*WHAT THE EXERCISE ASKS*. Take each line of the data that contains the string "documents" and copy it.

(Stored data entries)
'''

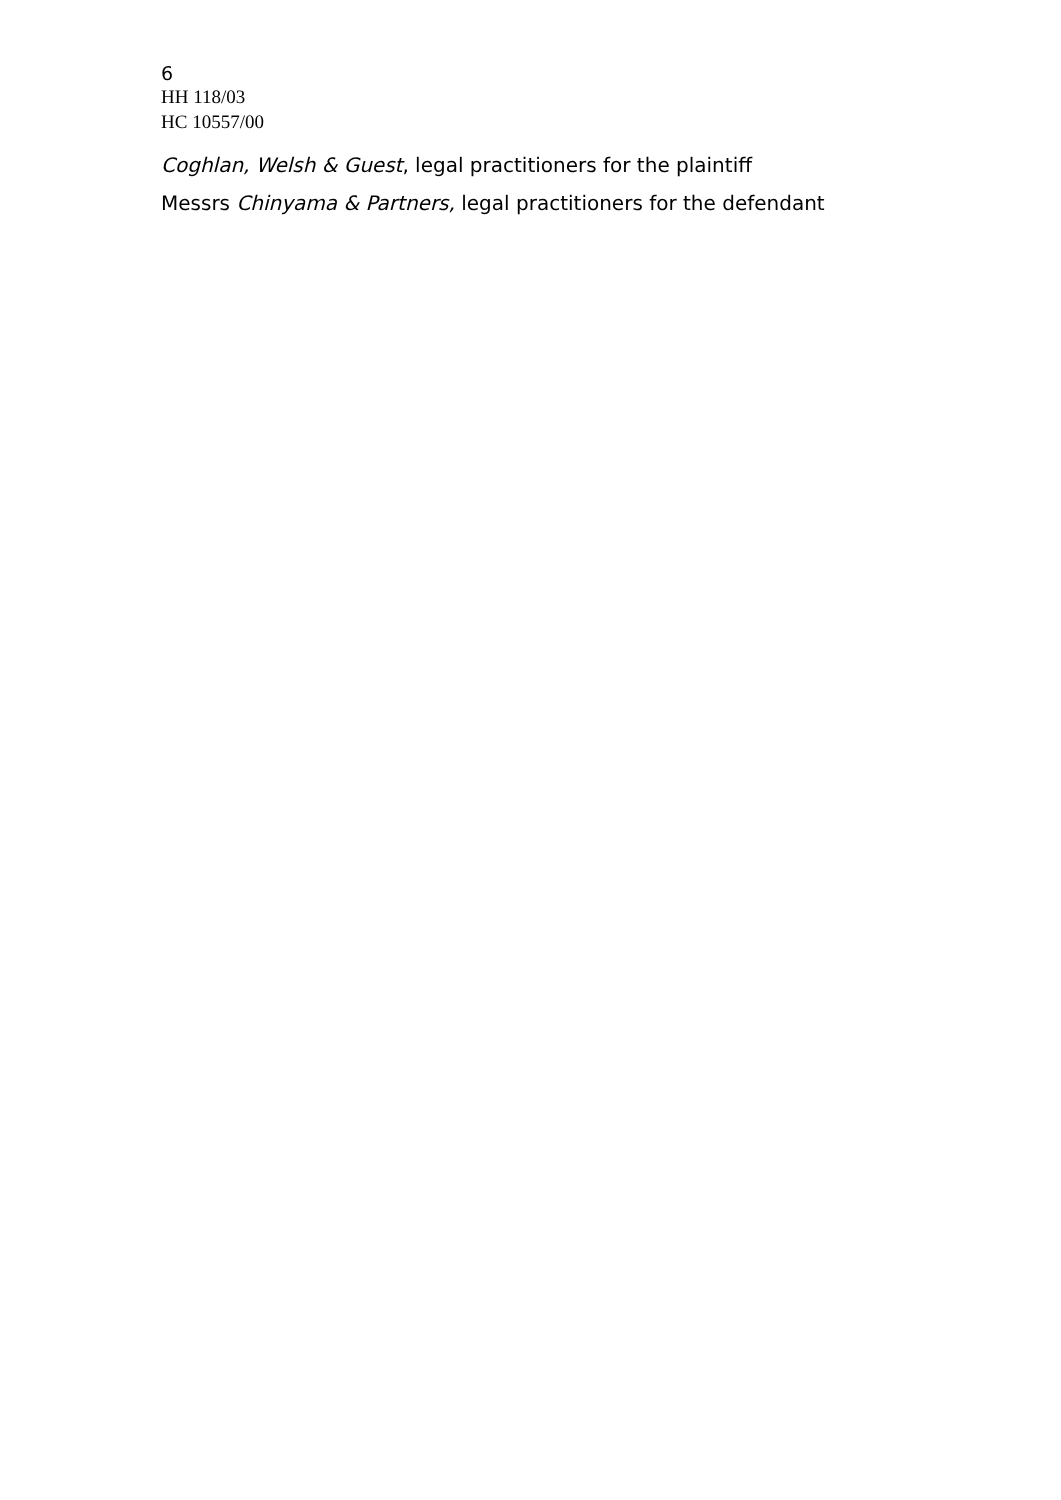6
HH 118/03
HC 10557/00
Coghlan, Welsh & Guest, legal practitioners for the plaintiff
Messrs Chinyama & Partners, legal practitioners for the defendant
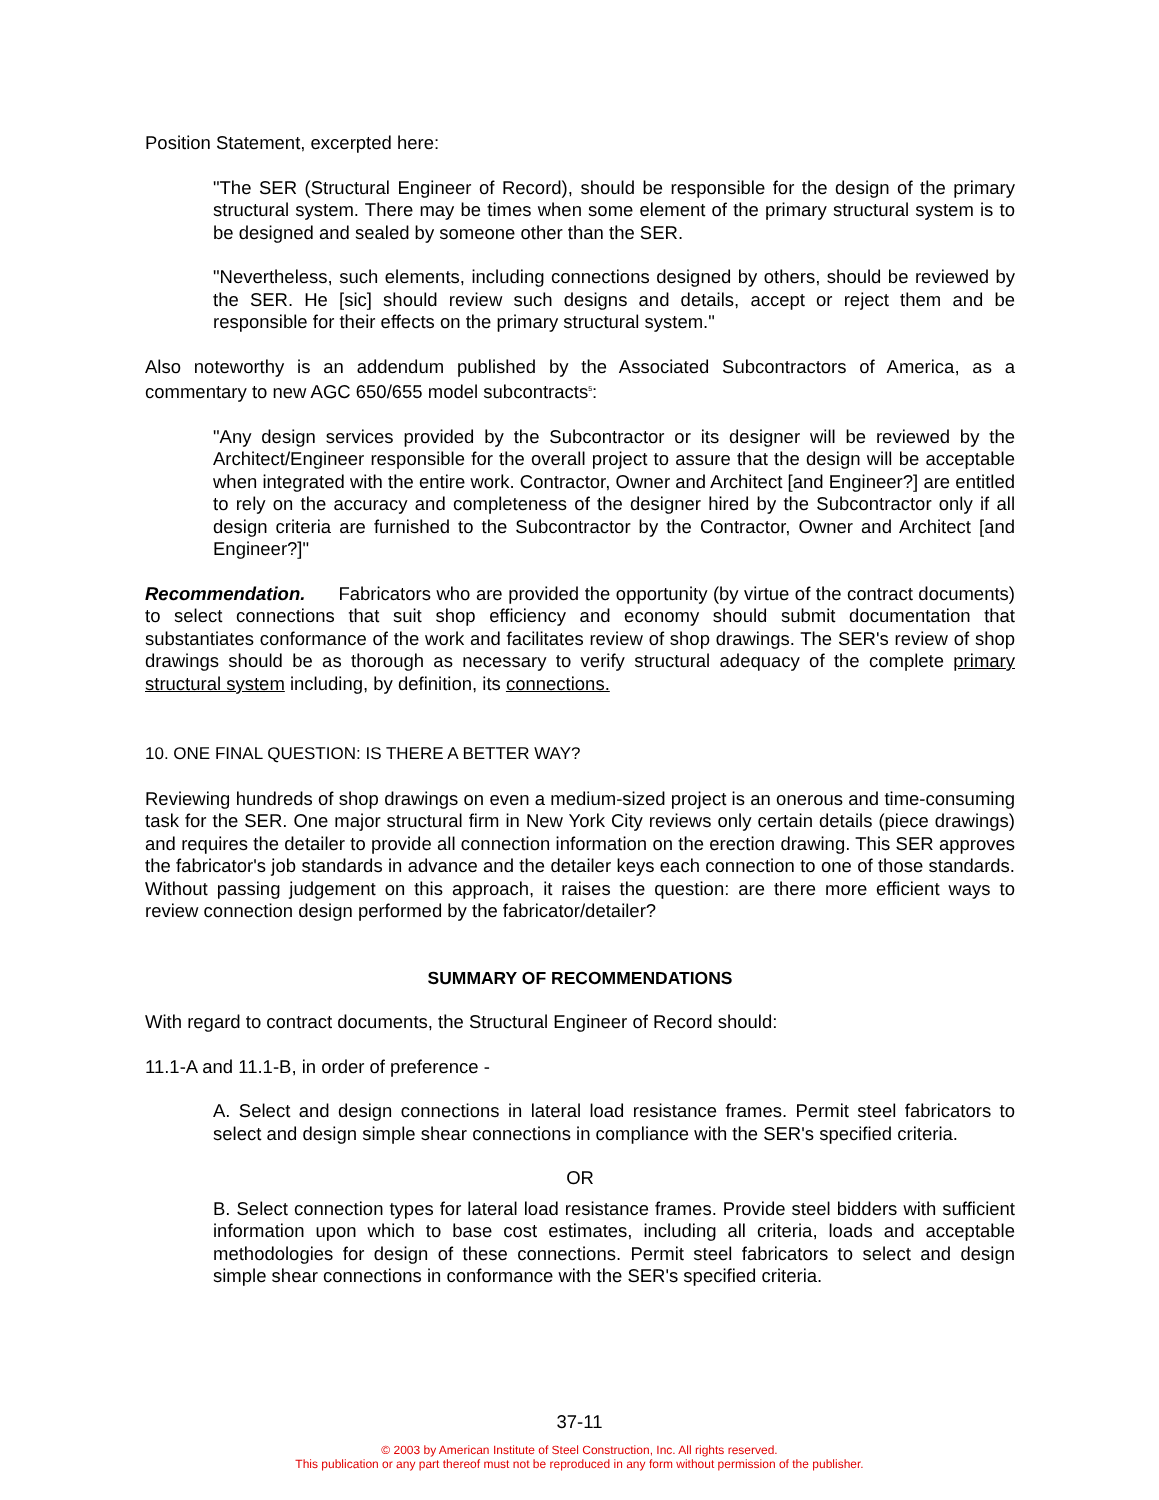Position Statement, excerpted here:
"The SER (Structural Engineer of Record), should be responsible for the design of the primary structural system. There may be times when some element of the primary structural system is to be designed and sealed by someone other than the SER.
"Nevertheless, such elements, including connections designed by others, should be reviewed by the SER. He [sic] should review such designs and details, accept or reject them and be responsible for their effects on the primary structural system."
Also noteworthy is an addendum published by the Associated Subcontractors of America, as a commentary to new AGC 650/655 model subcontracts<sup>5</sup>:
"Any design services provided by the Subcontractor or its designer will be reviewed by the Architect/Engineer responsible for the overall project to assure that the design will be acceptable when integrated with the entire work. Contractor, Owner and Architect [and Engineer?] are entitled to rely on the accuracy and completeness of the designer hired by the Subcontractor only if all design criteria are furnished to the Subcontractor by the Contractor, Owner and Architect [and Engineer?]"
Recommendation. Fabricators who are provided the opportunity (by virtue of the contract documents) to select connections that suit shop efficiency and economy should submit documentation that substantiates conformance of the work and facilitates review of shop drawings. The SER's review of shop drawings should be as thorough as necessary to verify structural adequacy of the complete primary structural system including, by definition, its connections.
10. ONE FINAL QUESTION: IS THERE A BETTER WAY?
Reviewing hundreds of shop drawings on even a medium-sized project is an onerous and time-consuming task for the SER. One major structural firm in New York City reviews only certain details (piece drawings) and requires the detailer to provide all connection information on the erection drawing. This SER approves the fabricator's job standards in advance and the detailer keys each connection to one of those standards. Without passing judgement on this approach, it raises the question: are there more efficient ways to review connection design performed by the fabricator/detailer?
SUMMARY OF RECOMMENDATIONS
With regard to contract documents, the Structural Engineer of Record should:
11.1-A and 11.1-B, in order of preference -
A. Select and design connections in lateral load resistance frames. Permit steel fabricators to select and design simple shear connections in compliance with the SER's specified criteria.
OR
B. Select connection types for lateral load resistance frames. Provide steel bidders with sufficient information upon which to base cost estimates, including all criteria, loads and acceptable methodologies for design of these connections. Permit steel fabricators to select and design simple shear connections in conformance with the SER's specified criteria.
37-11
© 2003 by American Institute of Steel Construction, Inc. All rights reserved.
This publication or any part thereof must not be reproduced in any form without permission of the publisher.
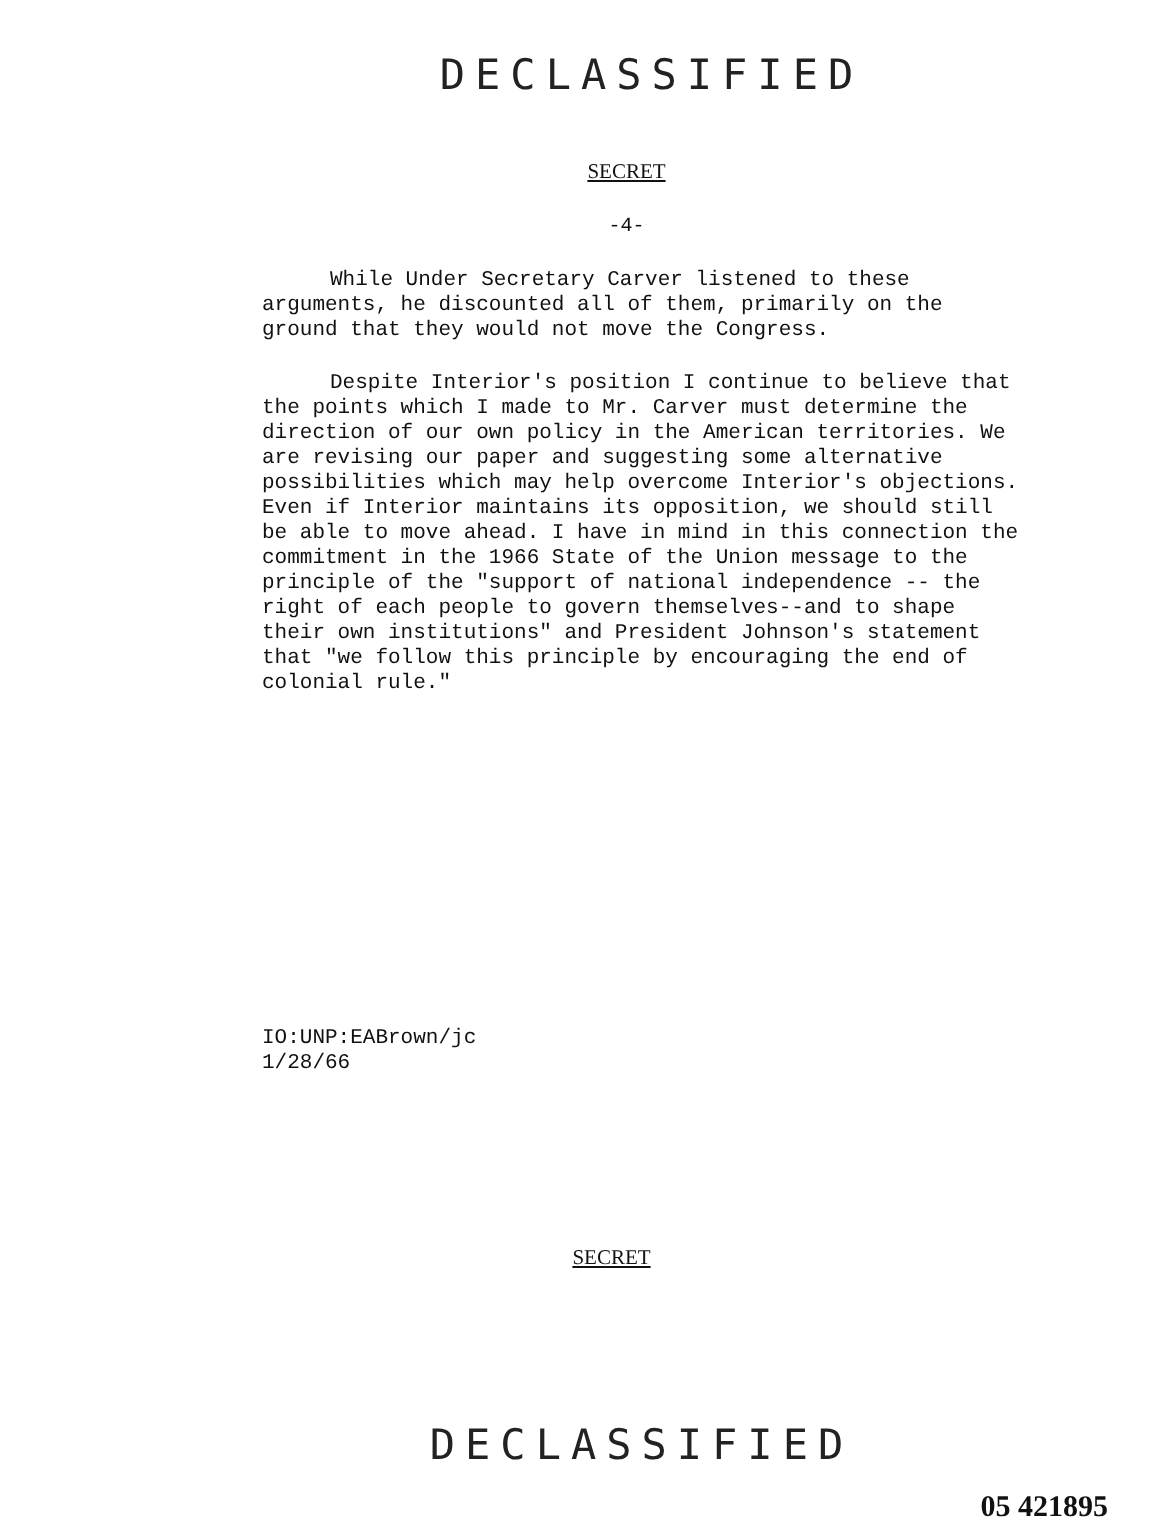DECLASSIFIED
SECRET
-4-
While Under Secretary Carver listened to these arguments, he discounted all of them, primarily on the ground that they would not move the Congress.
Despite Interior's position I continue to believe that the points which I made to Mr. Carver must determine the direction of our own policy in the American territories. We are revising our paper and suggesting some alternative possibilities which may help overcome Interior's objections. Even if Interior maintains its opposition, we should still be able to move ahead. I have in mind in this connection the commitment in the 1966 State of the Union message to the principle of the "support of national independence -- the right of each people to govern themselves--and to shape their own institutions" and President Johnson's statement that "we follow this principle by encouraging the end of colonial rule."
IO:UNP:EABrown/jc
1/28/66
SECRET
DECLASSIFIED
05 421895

'''

*SOLUTION TO THE PROBLEM*.
Recommendation. Fabricators who are provided the opportunity (by virtue of the contract documents) to select connections that suit shop efficiency and economy should submit documentation that substantiates conformance of the work and facilitates review of shop drawings. The SER's review of shop drawings should be as thorough as necessary to verify structural adequacy of the complete primary structural system including, by definition, its connections.
With regard to contract documents, the Structural Engineer of Record should:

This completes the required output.